# Exercise aim:
Would you please repeat exactly the lines from the one containing "focal_35mm: 200" to the end of the records, both included, and leave out the rest?

=== Data provided ===

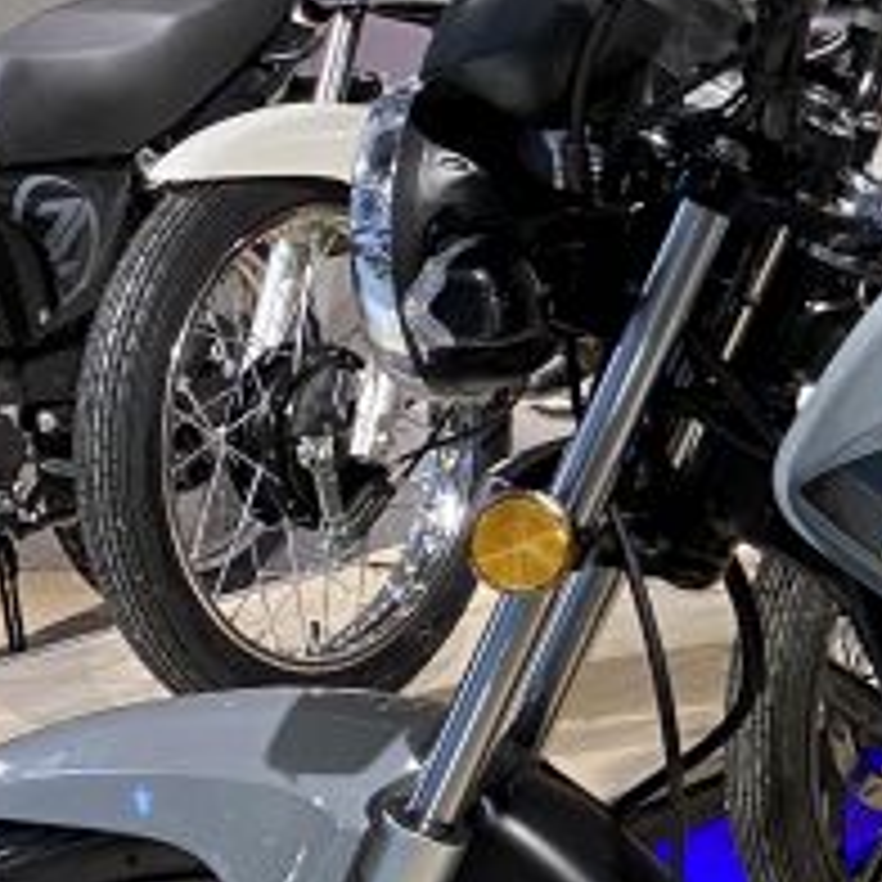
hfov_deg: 13.0
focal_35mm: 124
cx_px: 1458
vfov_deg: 14.1
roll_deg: -0.1
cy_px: 520
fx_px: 3575
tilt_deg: -10.4
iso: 125
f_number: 1.8
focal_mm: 4.25
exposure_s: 1/50
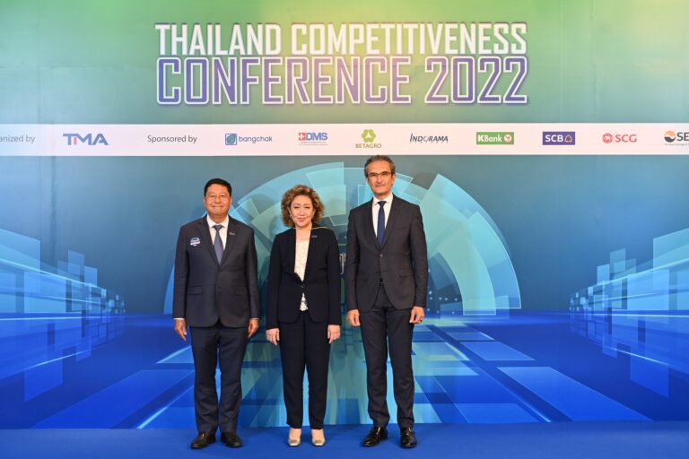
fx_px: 995
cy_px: 230
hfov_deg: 38.2
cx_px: 344
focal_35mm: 52
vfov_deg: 26.0
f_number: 4
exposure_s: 1/200
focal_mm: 52
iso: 1250
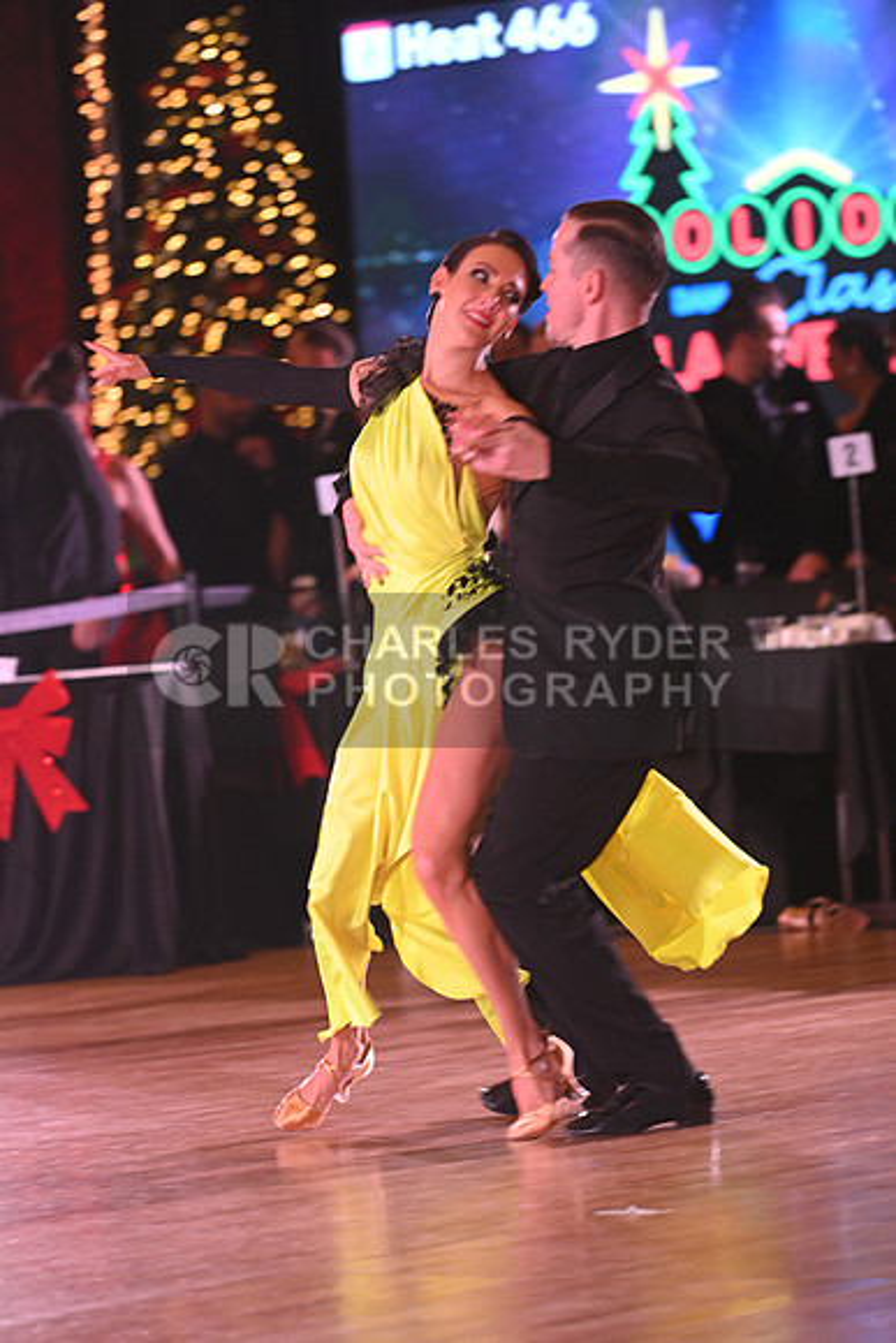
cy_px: 672
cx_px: 448
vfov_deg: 10.3
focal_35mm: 200
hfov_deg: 6.9
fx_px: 7462
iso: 2000
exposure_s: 1/200
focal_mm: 200
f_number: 4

===

# Result of the task:
focal_35mm: 200
hfov_deg: 6.9
fx_px: 7462
iso: 2000
exposure_s: 1/200
focal_mm: 200
f_number: 4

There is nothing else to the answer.